In an effort to assist Nigerian oil marketers in overcoming the challenge of dollar scarcity in the country, foreign crude oil refiners have started to offer credit facilities,  The PUNCH has learnt.

 A source close to the matter hinted that foreign refiners decided to give Nigerian oil marketers credit facilities because they were worried about losing one of their major markets, due to the removal of subsidies, which had made the country’s petrol consumption drop significantly, forex scarcity and the high inflation rates, which had reduced the purchasing power of marketers to import petrol.

“As of today, it pays you more to buy than to import because of the FX rate that has been going up. If you take products from the likes of Glencore and others, you would be exposed to high forex rates when you want to pay for the product.

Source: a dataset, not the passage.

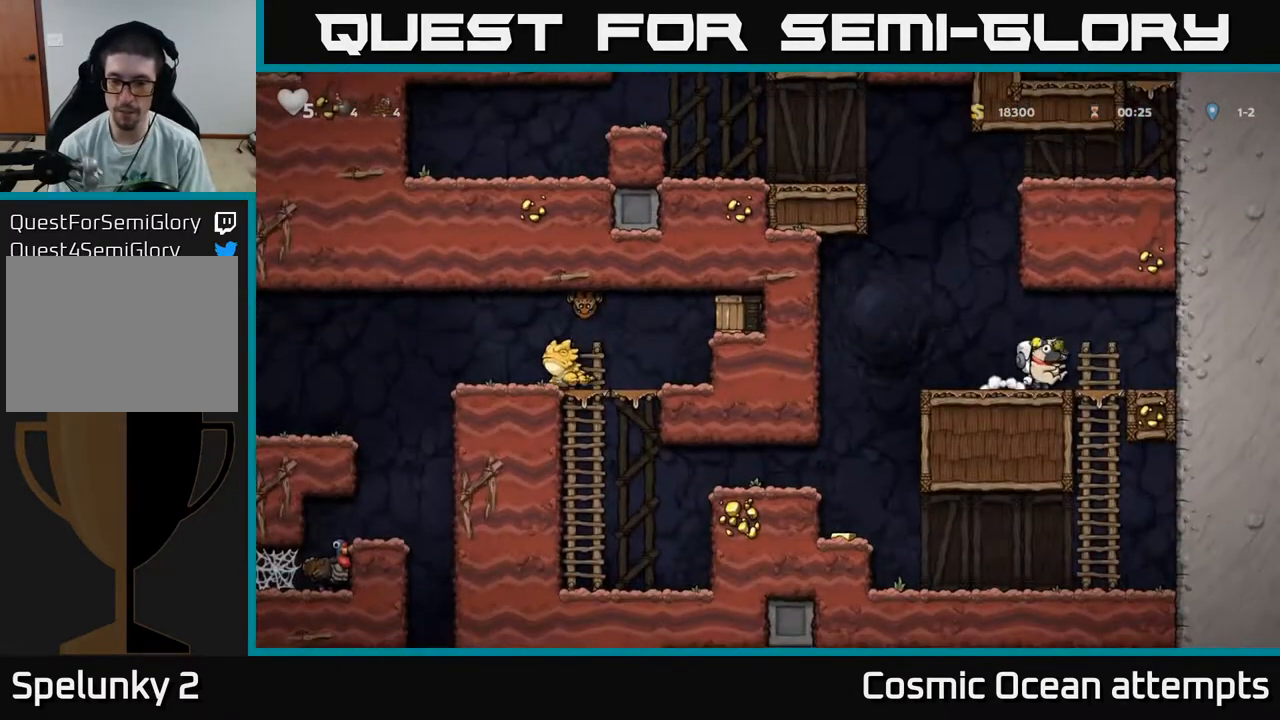
{"buttons": ["DPAD_LEFT"], "right_stick": "center", "events": [[50, "DPAD_DOWN", "down"], [67, "DPAD_RIGHT", "up"], [133, "A", "down"], [217, "A", "up"], [267, "DPAD_DOWN", "up"], [367, "DPAD_LEFT", "down"]]}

“As a matter of fact, foreign refiners have been asking for meetings with Nigerian oil marketers because they want to give us products on credit because a lot of people don’t have that money to buy. But if you accept products on credit from them, the interest rate would also be higher, and you would also pay some charges.

“So, it pays to either buy locally or team up with other importers to buy in bulk from those refineries in order to reduce the landing cost, which will be better than buying PFI (Private Finance Initiative),” the source told The PUNCH.

Private Finance Initiative is a way by which public sector projects are financed through investments by private sector investors.

The PUNCH also gathered that marketers were also seeking funds from foreign banks to finance the importation of products, as local banks were unwilling to risk high forex exposure.

Data from the Nigerian Midstream and Downstream Petroleum Regulatory Authority showed that consumption in the first half of 2023 was 11.26 billion litres.

However, the country’s PMS consumption dropped by an average of about 18.5 million litres daily in June from 66 million litres per day before the Federal Government ended the petrol subsidy regime on May 29.

While speaking at the ceremony heralding the first importation by independent marketers in July, Emadeb Energy’s Chief Executive Officer, Adebowale Olujimi, said petrol importation was no longer “sustainable.”

According to him, resuscitating local refining is “the way to go”.

“Petrol importation is not a sustainable way for a country to run. PMS price rising to over N600 per litre is an indication that the dynamics of the business are a tough one. It requires huge US dollars to bring products. The way forward is for local refineries to be revived,” he said.

The PUNCH findings come on the heels of a similar report published by Reuters recently.

According to the report, despite the decrease in demand for petrol, refiners from Russia, the Middle East and Europe are currently competing to increase exports of petrol into Nigeria.

Data sourced by The PUNCH from Argus on Nigeria’s gasoline European trade overview showed the rising share of Russian petrol finding a home in Nigeria had so far risen to 24,000 barrels per day in 2023, compared with 3,700 b/d in 2022.